Les fusées fantômes
Entre les « foo-fighers », ces mystérieux globes incandescents qui vinrent perturber en vol les aviateurs alliés à la fin de la 2ème guerre mondiale, et « l’escadrille de neuf soucoupes volantes » ricochant au-dessus du Mont Rainier (Washington) repérée, en 1947, par l’Américain K. Arnold, depuis le cockpit de son petit avion privé, en matière d’ovnis, une vague d’observations est venue s’interposer, en 1946, en Scandinavie : c’est celle des « fusées fantômes ». Juste dans la période de confusion qui suivit la fin de la 2ème guerre mondiale.
Il s’agissait
non plus, cette fois, de points ou sphères lumineux « amorphes »,
mais de « corps physiques formés » décrits comme des cigares ou des
disques. Les journaux français s’en firent l’écho d’autant que certaines
observations locales avaient, semble-t-il, la même source (région de la Mer Baltique ). Ainsi,
en janvier 1946, un avion américain C-54 arrivant sur Paris, « vit une
étoile filante brillante apparaître à 35 degrés au-dessus de l’horizon.
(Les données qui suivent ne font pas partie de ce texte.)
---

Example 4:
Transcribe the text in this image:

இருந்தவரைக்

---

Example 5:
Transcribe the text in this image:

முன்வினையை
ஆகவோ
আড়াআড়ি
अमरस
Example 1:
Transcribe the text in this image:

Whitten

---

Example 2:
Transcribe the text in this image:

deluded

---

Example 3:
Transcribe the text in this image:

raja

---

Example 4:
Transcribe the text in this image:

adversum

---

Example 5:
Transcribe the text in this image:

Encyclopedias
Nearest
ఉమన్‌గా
Elle
décrivit une petite hyperbole descendante puis se mit à rebondir ou ricocher
pour réapparaître après avoir disparu. A Dijon, le 20 août 1946 : « d’énormes
projectiles allongés passèrent au-dessus de la ville à des vitesses
prodigieuses et avec un sifflement bruyant ». Des « fusées »
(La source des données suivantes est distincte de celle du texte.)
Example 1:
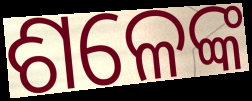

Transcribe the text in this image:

ଶଳେଙ୍କ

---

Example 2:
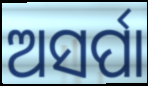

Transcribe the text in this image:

ଅସର୍ପା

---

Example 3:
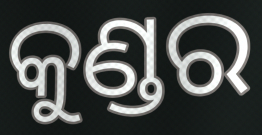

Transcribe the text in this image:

କୁଣ୍ଡର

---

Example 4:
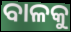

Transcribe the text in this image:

ବାଳକୁ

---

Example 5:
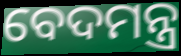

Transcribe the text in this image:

ବେଦମନ୍ତ୍ର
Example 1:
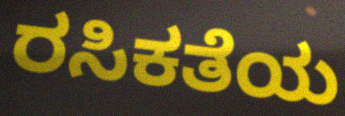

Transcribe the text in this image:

ರಸಿಕತೆಯ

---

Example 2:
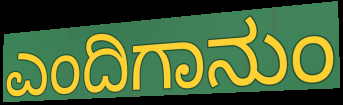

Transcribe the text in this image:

ಎಂದಿಗಾನುಂ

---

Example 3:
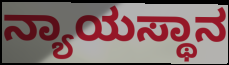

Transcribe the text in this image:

ನ್ಯಾಯಸ್ಥಾನ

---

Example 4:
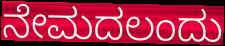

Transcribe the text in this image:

ನೇಮದಲಂದು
furent signalées à Chatillon-sur-Saône et en Lorraine, en septembre.
Mais
ce n’était rien par rapport à ce qui se passait en Scandinavie. Selon La Résistance
du 19 juillet, « durant les derniers mois, la population du sud de la Suède et quelques témoins au
nord ont été profondément troublés en apercevant, de temps à autre, surtout de
nuit, des météores brillants, se déplaçant à des vitesses fantastiques et
traversant leur ciel ».
L’Aurore du 27 juillet écrivait : « Plus de 500 projectiles
propulsés comme des fusées sont dits avoir été vus au-dessus de la Suède depuis le début du
mois. Selon certaines sources, ces projectiles qui zèbrent le ciel suédois
ressemblent à des avions à réaction mais font beaucoup moins de bruit qu’un
engin de ce type ».
Certaines
« fusées » furent détectées au radar. Une photo fut même reproduite
par le Daily Telegraph, en août, montrant un objet ressemblant
à une comète repéré au-dessus de la banlieue de Stockholm. Le cliché agrandi
mit bien en évidence la présence d’un « projectile » au milieu des
flammes.
Tout avait commencé en février, en Finlande, où
une station radio d’Helsinki faisait état « d’un nombre anormalement élevé
de gros météores signalés près du cercle arctique ». Le Danemark, la Norvège , la Grèce , l’Italie, l’Afrique
du Nord signalèrent ces fameuses « fusées fantômes », comme elles
resteront qualifiées dans l’histoire.
En Suède, on les repéra surtout entre mai et juillet 1946. « D’après
les services officiels suédois, plusieurs milliers d’observations furent
analysées durant cette période », écrit l’ufologue J. Vallée qui en étudia
en détail les modalités dans un livre malheureusement jamais traduit en
français.
Entre
le 9 et le 12 juillet, il y eut une centaine de signalements par jour. Le 6
août, le Ministère de la
Défense suédois qui était en alerte permanente annonçait
officiellement : « Des fusées radio-contrôlées viennent précisément
du sud sur notre région ». Ces « fusées » étaient décrites en
vol horizontal avec un bruit « monotone » de moteur turbo-jet.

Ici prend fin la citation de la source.